⟨
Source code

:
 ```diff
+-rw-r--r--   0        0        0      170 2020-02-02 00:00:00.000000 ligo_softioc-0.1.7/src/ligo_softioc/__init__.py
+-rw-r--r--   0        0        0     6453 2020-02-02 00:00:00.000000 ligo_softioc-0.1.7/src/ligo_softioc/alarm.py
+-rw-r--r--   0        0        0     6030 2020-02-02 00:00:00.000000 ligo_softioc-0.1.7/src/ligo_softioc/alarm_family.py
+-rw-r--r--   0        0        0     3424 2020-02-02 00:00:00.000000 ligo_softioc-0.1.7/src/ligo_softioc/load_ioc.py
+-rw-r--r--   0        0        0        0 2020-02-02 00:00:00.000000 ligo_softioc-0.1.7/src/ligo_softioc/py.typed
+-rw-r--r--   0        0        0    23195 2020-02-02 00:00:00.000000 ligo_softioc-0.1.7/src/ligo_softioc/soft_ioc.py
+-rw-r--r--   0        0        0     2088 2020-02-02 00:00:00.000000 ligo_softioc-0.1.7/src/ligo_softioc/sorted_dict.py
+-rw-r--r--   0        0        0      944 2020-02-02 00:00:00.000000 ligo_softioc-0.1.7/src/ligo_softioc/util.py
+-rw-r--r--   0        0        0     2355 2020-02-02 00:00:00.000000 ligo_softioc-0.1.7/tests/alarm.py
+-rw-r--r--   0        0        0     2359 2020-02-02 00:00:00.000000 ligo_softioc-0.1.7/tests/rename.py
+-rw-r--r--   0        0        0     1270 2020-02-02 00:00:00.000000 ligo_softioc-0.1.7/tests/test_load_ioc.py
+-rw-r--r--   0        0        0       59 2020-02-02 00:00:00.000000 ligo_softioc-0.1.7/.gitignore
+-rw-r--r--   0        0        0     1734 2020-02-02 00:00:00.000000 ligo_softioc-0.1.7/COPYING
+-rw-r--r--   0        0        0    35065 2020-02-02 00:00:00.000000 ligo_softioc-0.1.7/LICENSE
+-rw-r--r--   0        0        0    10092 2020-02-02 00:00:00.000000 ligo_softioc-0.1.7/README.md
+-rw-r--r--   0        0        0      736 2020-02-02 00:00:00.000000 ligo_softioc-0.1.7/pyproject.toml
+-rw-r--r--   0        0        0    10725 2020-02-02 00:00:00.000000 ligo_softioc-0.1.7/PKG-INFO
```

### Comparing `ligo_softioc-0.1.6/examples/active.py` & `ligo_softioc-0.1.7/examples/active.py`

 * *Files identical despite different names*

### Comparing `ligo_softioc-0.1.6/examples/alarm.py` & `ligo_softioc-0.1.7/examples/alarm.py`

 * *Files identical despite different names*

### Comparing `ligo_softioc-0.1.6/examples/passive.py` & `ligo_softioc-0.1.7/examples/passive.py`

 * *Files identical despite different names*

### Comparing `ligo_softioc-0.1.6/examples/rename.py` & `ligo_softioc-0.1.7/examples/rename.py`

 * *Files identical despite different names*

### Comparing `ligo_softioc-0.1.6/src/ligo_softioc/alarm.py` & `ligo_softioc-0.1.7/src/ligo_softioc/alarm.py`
⟩
What you should do:
Look through the listing, and copy each line that contains the word "examples".

Solution to this task:
### Comparing `ligo_softioc-0.1.6/examples/active.py` & `ligo_softioc-0.1.7/examples/active.py`
### Comparing `ligo_softioc-0.1.6/examples/alarm.py` & `ligo_softioc-0.1.7/examples/alarm.py`
### Comparing `ligo_softioc-0.1.6/examples/passive.py` & `ligo_softioc-0.1.7/examples/passive.py`
### Comparing `ligo_softioc-0.1.6/examples/rename.py` & `ligo_softioc-0.1.7/examples/rename.py`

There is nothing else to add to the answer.